Dan pada 184 pegawai lainnya, terdiri dari, telah vonis pengadilan 13 pegawai, audit investigasi atau klarifikasi 41 pegawai, clearance untuk promosi atau mutasi 12 pegawai, pensiun atau mengundurkan diri 13 pegawai, belum ada indikasi pelanggaran namun digunakan sebagai data profil 79 pegawai dan pegawai yang disebut dalam data PPATK (data double) 26 pegawai.
“Yang sudah diselesaikan bersama APH 9 surat atau kasus,” ujarnya.
Sementara untuk transaksi Rp18,7 triliun, Sri Mulyani menyebutkan bahwa transkasi tersebut tidak berhubungan dengan pegawai Kementerian Keuangan.

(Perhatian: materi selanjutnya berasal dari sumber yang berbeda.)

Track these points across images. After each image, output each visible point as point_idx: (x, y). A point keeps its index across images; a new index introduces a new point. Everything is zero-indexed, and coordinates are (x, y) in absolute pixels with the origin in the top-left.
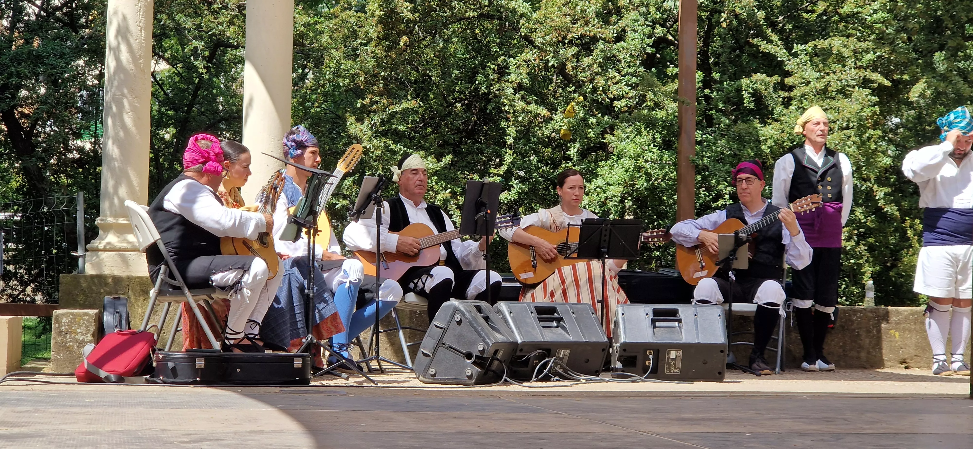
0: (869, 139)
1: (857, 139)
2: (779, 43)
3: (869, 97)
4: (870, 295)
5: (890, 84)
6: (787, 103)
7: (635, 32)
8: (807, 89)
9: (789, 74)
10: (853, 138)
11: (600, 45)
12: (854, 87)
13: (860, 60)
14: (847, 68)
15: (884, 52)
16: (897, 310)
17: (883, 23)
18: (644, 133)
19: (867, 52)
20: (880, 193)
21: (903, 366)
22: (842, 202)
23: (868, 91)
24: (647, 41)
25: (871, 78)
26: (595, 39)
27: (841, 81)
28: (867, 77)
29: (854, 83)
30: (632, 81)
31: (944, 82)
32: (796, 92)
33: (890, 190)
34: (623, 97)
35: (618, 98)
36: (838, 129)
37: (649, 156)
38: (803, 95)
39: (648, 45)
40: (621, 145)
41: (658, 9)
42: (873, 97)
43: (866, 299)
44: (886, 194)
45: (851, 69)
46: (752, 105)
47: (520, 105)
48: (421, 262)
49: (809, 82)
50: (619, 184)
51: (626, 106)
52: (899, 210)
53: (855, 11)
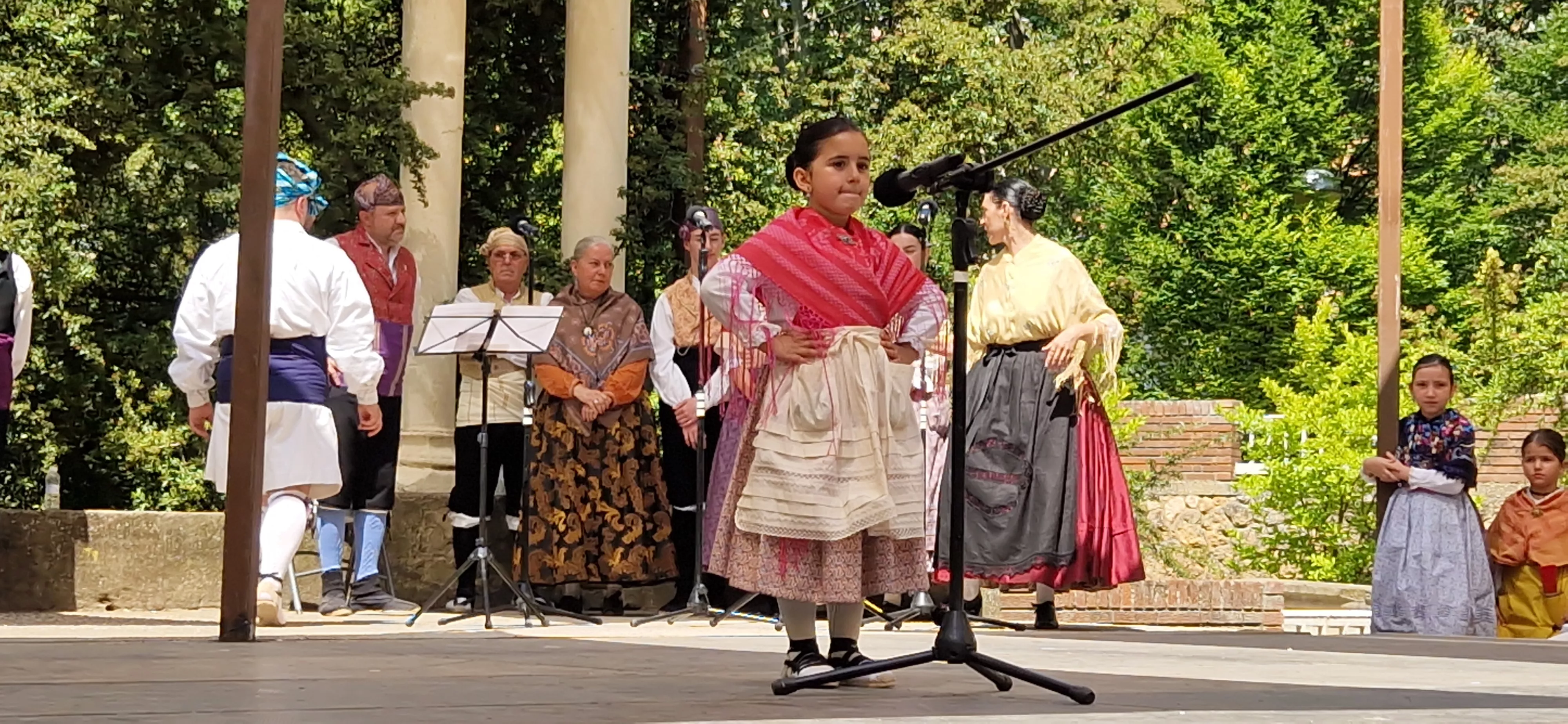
0: (57, 235)
1: (38, 236)
3: (59, 167)
4: (54, 490)
5: (94, 148)
10: (31, 234)
12: (34, 149)
13: (45, 106)
14: (23, 118)
15: (85, 95)
16: (96, 515)
17: (82, 49)
19: (57, 93)
20: (74, 324)
21: (104, 606)
22: (13, 335)
23: (56, 158)
25: (63, 136)
27: (12, 138)
28: (57, 134)
29: (35, 143)
31: (180, 149)
33: (90, 320)
36: (6, 218)
42: (66, 169)
43: (47, 497)
44: (82, 326)
45: (29, 119)
52: (104, 354)
53: (38, 25)
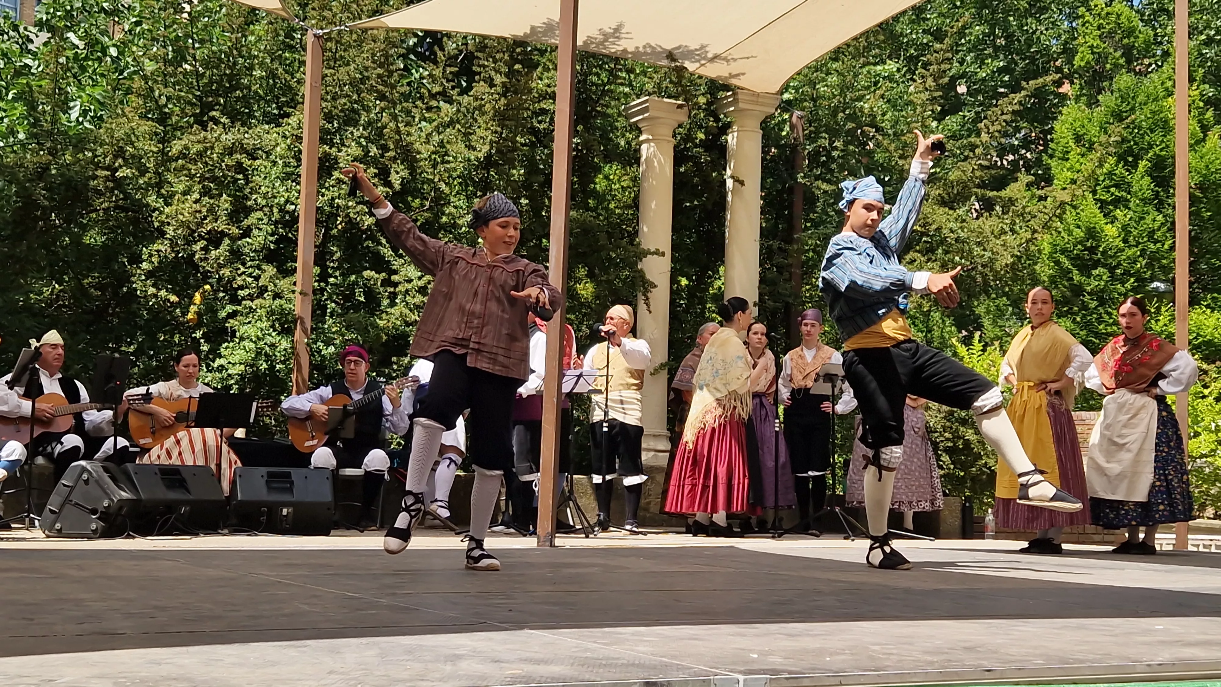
2: (387, 245)
6: (393, 296)
7: (260, 229)
8: (409, 286)
9: (396, 272)
11: (227, 241)
18: (264, 319)
24: (271, 238)
26: (223, 234)
30: (254, 274)
32: (400, 288)
34: (247, 287)
35: (241, 288)
37: (269, 340)
38: (407, 291)
39: (271, 242)
40: (243, 329)
41: (280, 211)
46: (362, 299)
47: (152, 290)
48: (53, 429)
49: (412, 280)
50: (241, 364)
51: (249, 294)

“Sebut saja PT A dengan transaksi senilai Rp11,38 triliun, yang merupakan grup dari tiga perusahaan, tidak ditemukan adanya aliran dana ke pegawai Kemenkeu dan keluarga. PT B senilai Rp2,7 triliun selama periode 2015 – 2017, dimana terlihat bahwa rekening tersebut aktif digunakan sebagai rekening operasional perusahaan. PT C senilai Rp1,88 triliun periode 2010 hingga 2015, dengan pola transaksi pass by dimana dana masuk yang berasal dari sejumlah perusahaan dan transaksi tunai keluar melalui pemindahbukuan. Pribadi, D&E senilai Rp2,2 triliun atas WP Sdr. D tidak dapat ditindaklanjuti karena telah meninggal dunia dan atas WP sdr. E telah diselesaikan dan diterbitkan SKP tahun 2021. PT F senilai Rp452 miliar meliputi 3 perusahaan dan 14 rekening periode 2017 hingga 2019, teridentifikasi digunakan sebagai rekening untuk kegiatan operasional dan untuk menerima dana dari transaksi setoran tunai tanpa underlying,” ujarnya memaparkan.
“Kelima data PT tersebut merupakan permintaan dari Irjen Kementerian Keuangan dan dua pribadi adalah inisiatif PPATK, semuanya telah ditindaklanjuti,” tandasnya.